Nfor Kintoh Allen, Theodore Armand Tagne Poupi, Ismaylovna Kenesbaeva Periyzat, Joo Moon-Il, Kim Hee-Cheol
Department of Computer Engineering, Inje University, Gimhae 50834, Republic of Korea.
Institute of Digital Anti-Aging Healthcare, Inje University, Gimhae 50834, Republic of Korea.
Nutrients. 2025 Jan 20;17(2):362. doi: 10.3390/nu17020362.
Food image recognition, a crucial step in computational gastronomy, has diverse applications across nutritional platforms. Convolutional neural networks (CNNs) are widely used for this task due to their ability to capture hierarchical features. However, they struggle with long-range dependencies and global feature extraction, which are vital in distinguishing visually similar foods or images where the context of the whole dish is crucial, thus necessitating transformer architecture.
This research explores the capabilities of the CNNs and transformers to build a robust classification model that can handle both short- and long-range dependencies with global features to accurately classify food images and enhance food image recognition for better nutritional analysis.
Our approach, which combines CNNs and Vision Transformers (ViTs), begins with the RestNet50 backbone model. This model is responsible for local feature extraction from the input image. The resulting feature map is then passed to the ViT encoder block, which handles further global feature extraction and classification using multi-head attention and fully connected layers with pre-trained weights.
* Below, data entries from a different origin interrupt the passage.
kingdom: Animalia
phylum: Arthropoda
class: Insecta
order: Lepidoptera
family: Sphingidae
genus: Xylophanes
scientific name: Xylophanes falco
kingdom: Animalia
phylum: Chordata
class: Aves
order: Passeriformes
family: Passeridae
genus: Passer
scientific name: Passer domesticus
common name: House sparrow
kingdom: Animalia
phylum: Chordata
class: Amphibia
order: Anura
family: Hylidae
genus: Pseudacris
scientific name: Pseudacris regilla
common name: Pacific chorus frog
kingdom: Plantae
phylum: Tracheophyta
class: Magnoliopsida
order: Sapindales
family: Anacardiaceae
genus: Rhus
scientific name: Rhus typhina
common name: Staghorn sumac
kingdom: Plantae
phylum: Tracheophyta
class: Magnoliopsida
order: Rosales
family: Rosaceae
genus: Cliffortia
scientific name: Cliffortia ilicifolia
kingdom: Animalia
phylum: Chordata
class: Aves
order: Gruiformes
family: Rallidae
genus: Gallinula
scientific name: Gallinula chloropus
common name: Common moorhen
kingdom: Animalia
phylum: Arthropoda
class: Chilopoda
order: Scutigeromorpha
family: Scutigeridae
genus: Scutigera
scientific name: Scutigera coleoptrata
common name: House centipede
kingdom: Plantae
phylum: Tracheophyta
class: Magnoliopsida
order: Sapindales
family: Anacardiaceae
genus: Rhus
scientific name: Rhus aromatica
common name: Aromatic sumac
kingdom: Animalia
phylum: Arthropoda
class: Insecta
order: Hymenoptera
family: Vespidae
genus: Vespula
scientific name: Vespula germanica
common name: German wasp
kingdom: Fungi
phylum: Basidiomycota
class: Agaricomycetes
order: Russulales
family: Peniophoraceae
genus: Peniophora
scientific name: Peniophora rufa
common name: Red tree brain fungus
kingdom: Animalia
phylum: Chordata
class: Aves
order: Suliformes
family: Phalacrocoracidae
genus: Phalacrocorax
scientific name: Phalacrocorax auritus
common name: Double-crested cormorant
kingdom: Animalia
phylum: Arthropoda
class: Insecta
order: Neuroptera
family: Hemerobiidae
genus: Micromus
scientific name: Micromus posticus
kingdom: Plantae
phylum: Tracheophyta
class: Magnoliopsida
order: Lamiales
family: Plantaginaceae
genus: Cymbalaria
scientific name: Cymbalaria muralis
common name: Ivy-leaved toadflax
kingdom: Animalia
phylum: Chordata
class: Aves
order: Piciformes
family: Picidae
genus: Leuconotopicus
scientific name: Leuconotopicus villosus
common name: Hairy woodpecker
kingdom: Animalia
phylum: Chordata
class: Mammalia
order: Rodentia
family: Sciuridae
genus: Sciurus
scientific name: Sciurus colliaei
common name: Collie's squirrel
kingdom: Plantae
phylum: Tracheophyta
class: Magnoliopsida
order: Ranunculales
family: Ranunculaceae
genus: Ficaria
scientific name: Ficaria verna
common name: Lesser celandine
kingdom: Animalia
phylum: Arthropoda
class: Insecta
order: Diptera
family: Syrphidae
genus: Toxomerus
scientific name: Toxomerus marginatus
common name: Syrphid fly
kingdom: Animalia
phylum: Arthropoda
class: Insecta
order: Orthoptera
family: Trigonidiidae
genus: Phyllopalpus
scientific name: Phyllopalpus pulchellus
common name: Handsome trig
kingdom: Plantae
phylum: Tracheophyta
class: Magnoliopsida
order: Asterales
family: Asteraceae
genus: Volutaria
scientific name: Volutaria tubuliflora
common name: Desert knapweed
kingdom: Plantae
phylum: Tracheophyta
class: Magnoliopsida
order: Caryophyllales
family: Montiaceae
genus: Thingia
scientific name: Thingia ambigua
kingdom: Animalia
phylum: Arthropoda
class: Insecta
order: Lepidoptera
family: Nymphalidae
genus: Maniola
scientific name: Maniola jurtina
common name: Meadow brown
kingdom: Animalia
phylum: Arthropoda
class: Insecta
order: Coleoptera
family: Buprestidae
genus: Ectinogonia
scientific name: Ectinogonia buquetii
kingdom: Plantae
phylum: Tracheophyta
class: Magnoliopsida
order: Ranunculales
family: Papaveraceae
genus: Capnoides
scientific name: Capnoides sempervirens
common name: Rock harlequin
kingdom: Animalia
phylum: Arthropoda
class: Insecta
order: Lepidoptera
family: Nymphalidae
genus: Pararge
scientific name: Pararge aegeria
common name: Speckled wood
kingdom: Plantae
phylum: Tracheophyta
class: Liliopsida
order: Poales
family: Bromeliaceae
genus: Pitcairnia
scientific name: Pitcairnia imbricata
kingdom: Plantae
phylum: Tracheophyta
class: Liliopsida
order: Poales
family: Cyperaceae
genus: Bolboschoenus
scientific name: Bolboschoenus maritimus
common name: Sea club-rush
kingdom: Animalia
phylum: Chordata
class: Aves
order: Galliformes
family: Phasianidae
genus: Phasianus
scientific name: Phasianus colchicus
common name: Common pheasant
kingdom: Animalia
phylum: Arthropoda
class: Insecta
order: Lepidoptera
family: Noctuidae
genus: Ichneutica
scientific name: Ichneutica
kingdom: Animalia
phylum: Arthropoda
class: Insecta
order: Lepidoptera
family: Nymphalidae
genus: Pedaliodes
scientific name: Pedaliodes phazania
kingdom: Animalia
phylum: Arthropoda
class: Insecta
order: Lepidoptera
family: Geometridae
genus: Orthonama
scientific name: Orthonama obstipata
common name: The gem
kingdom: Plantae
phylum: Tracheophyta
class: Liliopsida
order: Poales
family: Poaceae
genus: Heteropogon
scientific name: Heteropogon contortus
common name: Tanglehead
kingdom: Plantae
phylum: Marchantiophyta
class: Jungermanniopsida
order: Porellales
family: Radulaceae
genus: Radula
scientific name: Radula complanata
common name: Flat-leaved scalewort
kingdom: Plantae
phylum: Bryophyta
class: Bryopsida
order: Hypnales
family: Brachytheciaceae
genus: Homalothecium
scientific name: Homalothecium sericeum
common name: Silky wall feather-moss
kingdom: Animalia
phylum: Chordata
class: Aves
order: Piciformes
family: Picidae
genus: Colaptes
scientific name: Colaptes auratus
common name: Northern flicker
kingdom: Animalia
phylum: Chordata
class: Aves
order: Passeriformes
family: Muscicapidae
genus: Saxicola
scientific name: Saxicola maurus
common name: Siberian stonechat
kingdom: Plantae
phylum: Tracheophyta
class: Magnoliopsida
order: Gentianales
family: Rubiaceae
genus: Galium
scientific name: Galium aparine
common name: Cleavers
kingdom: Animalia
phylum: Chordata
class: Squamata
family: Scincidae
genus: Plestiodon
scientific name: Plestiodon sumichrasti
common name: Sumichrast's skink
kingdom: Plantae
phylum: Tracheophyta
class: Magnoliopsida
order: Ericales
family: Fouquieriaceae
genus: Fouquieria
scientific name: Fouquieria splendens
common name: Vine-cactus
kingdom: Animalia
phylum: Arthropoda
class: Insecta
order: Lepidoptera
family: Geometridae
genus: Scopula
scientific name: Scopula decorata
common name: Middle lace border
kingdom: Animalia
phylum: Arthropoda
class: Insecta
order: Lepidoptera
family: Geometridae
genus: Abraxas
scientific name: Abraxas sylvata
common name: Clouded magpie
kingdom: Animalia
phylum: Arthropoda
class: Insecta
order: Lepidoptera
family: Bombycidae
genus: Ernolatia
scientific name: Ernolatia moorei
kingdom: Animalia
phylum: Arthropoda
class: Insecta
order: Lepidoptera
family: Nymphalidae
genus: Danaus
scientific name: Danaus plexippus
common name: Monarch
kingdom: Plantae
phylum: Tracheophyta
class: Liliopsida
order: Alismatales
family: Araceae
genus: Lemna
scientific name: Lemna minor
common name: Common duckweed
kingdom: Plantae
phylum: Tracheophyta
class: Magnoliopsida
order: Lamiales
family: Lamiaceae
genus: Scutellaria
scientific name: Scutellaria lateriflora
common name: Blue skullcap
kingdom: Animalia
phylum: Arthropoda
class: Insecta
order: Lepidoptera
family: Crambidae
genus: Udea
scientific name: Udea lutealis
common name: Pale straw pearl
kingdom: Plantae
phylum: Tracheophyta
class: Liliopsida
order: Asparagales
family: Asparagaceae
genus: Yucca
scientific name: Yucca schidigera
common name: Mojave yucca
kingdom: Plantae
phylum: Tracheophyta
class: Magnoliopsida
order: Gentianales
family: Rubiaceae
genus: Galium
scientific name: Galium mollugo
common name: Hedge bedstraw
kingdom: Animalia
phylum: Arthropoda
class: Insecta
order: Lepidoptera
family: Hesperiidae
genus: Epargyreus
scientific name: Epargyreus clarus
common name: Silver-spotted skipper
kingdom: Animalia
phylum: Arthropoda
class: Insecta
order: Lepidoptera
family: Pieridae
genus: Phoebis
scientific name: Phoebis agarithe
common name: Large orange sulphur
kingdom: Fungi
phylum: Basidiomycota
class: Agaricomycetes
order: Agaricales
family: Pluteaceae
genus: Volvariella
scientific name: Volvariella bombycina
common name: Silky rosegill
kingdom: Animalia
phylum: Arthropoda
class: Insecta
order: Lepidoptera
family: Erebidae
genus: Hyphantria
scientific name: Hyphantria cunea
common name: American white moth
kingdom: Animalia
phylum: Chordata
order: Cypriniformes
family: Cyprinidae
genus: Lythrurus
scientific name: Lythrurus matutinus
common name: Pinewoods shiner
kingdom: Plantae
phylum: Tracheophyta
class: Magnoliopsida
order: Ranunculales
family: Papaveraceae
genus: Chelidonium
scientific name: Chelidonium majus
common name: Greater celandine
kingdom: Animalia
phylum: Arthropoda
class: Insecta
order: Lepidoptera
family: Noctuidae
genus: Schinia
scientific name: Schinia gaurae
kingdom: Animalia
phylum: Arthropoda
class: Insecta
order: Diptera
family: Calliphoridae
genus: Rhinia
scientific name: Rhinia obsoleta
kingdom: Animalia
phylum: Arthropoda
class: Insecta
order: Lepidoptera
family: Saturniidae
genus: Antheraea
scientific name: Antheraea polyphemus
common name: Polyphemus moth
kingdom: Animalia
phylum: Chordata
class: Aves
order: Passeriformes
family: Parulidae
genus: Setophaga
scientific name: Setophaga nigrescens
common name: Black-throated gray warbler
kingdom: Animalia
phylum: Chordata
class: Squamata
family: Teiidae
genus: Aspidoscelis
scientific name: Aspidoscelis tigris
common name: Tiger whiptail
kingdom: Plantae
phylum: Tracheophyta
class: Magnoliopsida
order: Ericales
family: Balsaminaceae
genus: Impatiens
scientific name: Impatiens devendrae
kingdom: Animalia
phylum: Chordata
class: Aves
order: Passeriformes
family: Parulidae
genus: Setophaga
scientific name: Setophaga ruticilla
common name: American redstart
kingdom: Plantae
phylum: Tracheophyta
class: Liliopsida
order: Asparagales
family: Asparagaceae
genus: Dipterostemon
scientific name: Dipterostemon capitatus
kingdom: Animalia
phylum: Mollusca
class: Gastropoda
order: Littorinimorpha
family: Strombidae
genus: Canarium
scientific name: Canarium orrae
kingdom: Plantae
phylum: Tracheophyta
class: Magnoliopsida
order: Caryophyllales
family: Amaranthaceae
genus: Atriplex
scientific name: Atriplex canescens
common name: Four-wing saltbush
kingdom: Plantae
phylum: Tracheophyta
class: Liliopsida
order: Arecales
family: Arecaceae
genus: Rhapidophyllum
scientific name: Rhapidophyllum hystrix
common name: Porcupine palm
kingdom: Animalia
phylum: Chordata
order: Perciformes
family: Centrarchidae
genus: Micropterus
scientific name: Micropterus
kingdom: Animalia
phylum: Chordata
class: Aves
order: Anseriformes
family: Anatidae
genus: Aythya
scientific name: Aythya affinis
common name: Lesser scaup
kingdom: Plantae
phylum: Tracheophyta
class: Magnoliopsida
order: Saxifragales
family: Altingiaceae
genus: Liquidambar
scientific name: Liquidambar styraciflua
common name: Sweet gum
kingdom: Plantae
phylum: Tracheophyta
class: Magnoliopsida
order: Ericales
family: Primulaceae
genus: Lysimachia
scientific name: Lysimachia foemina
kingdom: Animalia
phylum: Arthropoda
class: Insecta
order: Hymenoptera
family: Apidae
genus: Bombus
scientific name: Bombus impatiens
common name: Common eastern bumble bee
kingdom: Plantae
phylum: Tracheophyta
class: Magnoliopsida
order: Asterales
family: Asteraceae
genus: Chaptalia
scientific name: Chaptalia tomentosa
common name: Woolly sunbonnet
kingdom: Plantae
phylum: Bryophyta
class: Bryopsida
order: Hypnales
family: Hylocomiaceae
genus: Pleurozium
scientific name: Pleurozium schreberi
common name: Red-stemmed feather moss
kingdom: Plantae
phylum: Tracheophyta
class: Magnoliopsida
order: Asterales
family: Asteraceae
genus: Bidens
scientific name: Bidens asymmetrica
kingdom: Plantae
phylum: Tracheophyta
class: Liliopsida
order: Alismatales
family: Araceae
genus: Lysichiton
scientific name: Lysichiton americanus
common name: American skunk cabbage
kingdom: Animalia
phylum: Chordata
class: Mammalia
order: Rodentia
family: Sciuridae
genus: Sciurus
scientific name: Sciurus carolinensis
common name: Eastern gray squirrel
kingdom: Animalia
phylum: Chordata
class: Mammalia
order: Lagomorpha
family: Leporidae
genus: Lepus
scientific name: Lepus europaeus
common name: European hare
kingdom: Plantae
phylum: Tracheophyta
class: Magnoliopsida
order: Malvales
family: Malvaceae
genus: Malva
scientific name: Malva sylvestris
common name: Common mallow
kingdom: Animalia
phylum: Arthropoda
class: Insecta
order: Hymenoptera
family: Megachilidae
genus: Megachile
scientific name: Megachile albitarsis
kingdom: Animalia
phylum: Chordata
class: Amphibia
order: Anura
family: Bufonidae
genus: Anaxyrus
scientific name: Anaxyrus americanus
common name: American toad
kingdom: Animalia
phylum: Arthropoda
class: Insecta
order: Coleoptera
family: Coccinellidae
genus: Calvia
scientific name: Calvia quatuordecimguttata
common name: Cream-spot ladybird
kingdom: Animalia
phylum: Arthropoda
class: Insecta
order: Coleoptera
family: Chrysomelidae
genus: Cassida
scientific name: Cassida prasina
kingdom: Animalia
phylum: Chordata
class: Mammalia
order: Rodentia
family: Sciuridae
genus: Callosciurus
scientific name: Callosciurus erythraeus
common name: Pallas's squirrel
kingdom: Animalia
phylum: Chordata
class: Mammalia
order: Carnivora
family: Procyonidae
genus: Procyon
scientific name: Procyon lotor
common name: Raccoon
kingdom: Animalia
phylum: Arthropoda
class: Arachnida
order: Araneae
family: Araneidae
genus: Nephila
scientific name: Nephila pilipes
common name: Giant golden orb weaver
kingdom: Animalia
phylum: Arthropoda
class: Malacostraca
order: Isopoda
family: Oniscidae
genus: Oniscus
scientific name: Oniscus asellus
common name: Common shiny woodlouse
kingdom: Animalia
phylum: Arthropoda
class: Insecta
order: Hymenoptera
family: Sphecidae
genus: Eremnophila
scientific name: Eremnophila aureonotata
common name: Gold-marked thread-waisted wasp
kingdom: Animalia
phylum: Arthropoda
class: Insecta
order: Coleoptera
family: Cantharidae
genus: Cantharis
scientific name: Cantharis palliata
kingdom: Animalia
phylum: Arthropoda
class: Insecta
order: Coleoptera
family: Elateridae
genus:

Our experiments on five diverse datasets have confirmed a superior performance compared to the current state-of-the-art methods, and our combined dataset leveraging complementary features showed enhanced generalizability and robust performance in addressing global food diversity. We used explainable techniques like grad-CAM and LIME to understand how the models made their decisions, thereby enhancing the user's trust in the proposed system. This model has been integrated into a mobile application for food recognition and nutrition analysis, offering features like an intelligent diet-tracking system.
This research paves the way for practical applications in personalized nutrition and healthcare, showcasing the extensive potential of AI in nutritional sciences across various dietary platforms.
食物图像识别是计算美食学中的关键步骤,在营养平台上有多种应用。卷积神经网络(CNN)因其能够捕捉分层特征而被广泛用于此任务。然而,它们在处理长距离依赖和全局特征提取方面存在困难,而这对于区分视觉上相似的食物或整个菜肴背景至关重要的图像来说至关重要,因此需要变压器架构。
本研究探索CNN和变压器构建强大分类模型的能力,该模型能够处理具有全局特征的短距离和长距离依赖,以准确分类食物图像并增强食物图像识别,从而进行更好的营养分析。
我们的方法结合了CNN和视觉变压器(ViT),从RestNet50骨干模型开始。该模型负责从输入图像中提取局部特征。然后将生成的特征图传递给ViT编码器块,该块使用多头注意力和具有预训练权重的全连接层处理进一步的全局特征提取和分类。
我们在五个不同数据集上的实验证实,与当前最先进的方法相比,性能更优,并且我们利用互补特征的组合数据集在解决全球食物多样性方面表现出更强的泛化能力和稳健性能。我们使用grad-CAM和LIME等可解释技术来理解模型如何做出决策,从而增强用户对所提出系统的信任。该模型已集成到一个用于食物识别和营养分析的移动应用程序中,提供智能饮食跟踪系统等功能。
本研究为个性化营养和医疗保健的实际应用铺平了道路,展示了人工智能在跨各种饮食平台的营养科学中的广泛潜力。